Exercise:
A single number is required: how many lines in the data below contain "dass".

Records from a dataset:
__________________________________________________

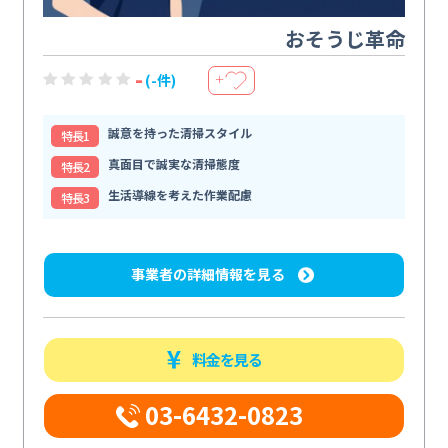
おそうじ革命
-
(-件)
＋
誠意を持った清掃スタイル
特⻑1
真面目で誠実な清掃態度
特⻑2
生活導線を考えた作業配慮
特⻑3
事業者の詳細情報を見る
料金を見る
03-6432-0823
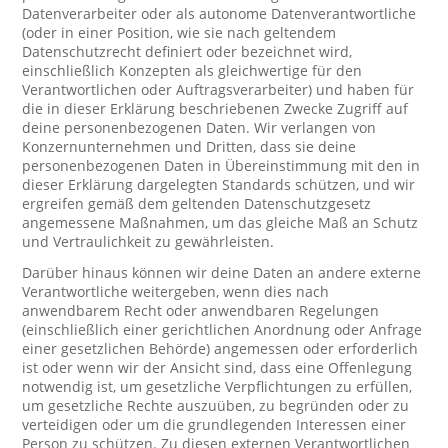
Datenverarbeiter oder als autonome Datenverantwortliche
(oder in einer Position, wie sie nach geltendem
Datenschutzrecht definiert oder bezeichnet wird,
einschließlich Konzepten als gleichwertige für den
Verantwortlichen oder Auftragsverarbeiter) und haben für
die in dieser Erklärung beschriebenen Zwecke Zugriff auf
deine personenbezogenen Daten. Wir verlangen von
Konzernunternehmen und Dritten, dass sie deine
personenbezogenen Daten in Übereinstimmung mit den in
dieser Erklärung dargelegten Standards schützen, und wir
ergreifen gemäß dem geltenden Datenschutzgesetz
angemessene Maßnahmen, um das gleiche Maß an Schutz
und Vertraulichkeit zu gewährleisten.
Darüber hinaus können wir deine Daten an andere externe
Verantwortliche weitergeben, wenn dies nach
anwendbarem Recht oder anwendbaren Regelungen
(einschließlich einer gerichtlichen Anordnung oder Anfrage
einer gesetzlichen Behörde) angemessen oder erforderlich
ist oder wenn wir der Ansicht sind, dass eine Offenlegung
notwendig ist, um gesetzliche Verpflichtungen zu erfüllen,
um gesetzliche Rechte auszuüben, zu begründen oder zu
verteidigen oder um die grundlegenden Interessen einer
Person zu schützen. Zu diesen externen Verantwortlichen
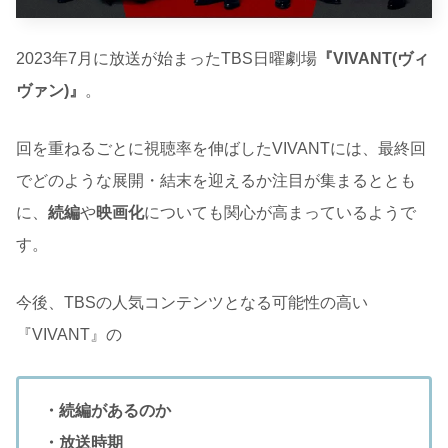
2023年7月に放送が始まったTBS日曜劇場
『VIVANT(ヴィ
ヴァン)』
。
回を重ねるごとに視聴率を伸ばしたVIVANTには、最終回
でどのような展開・結末を迎えるか注目が集まるととも
に、
続編
や
映画化
についても関心が高まっているようで
す。
今後、TBSの人気コンテンツとなる可能性の高い
『VIVANT』の
・続編があるのか
・放送時期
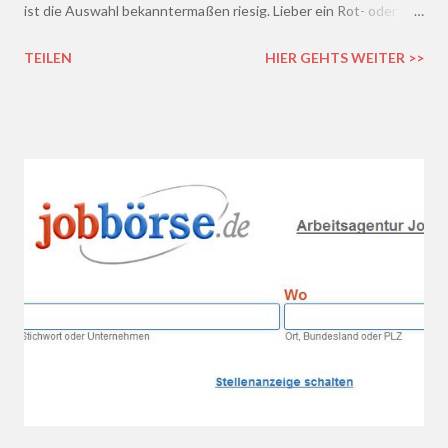
ist die Auswahl bekanntermaßen riesig. Lieber ein Rot- oder
doch lieber ein Weißwein? Trocken, halb-trocken oder doch
TEILEN
HIER GEHTS WEITER >>
lieblich? Du hast die Qual der Wahl :D Wenn du so wie ich kaum
Ahnung von Wein hast, macht es auf jeden Fall Sinn, deinen
Wein bei einem professionellen Weinhändler zu kaufen und dich
dort beraten zu lassen.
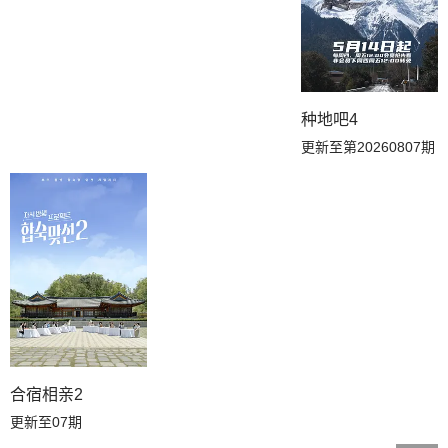
20260528副本存档中
20260528下
20260527上
20260526副本解锁中
20260521迷妹专访
20260520序
种地吧4
更新至第20260807期
20260513名场面特辑
20260506名场面特辑
20260429名场面特辑
20260324直播高清版回放
合宿相亲2
更新至07期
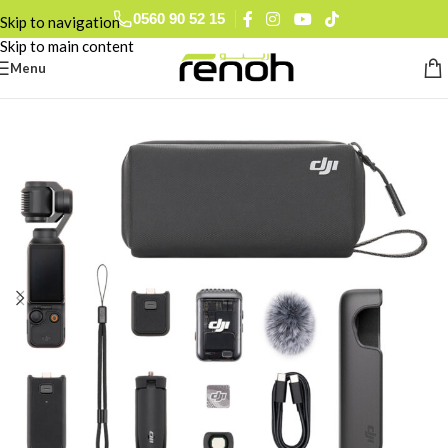
0560 90 52 15
Skip to navigation
Skip to main content
Menu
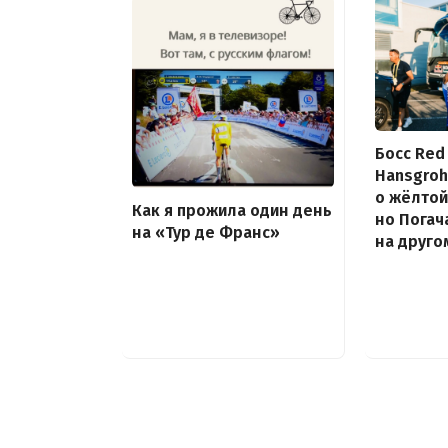
Босс Red 
Hansgroh
о жёлтой
Как я прожила один день
но Погач
на «Тур де Франс»
на друго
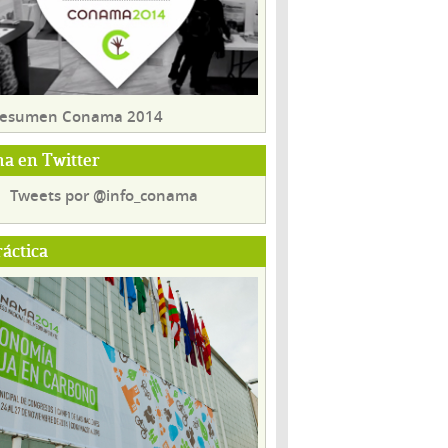
 resumen Conama 2014
a en Twitter
Tweets por @info_conama
ráctica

__________________________________________________

Answer to this exercise:
2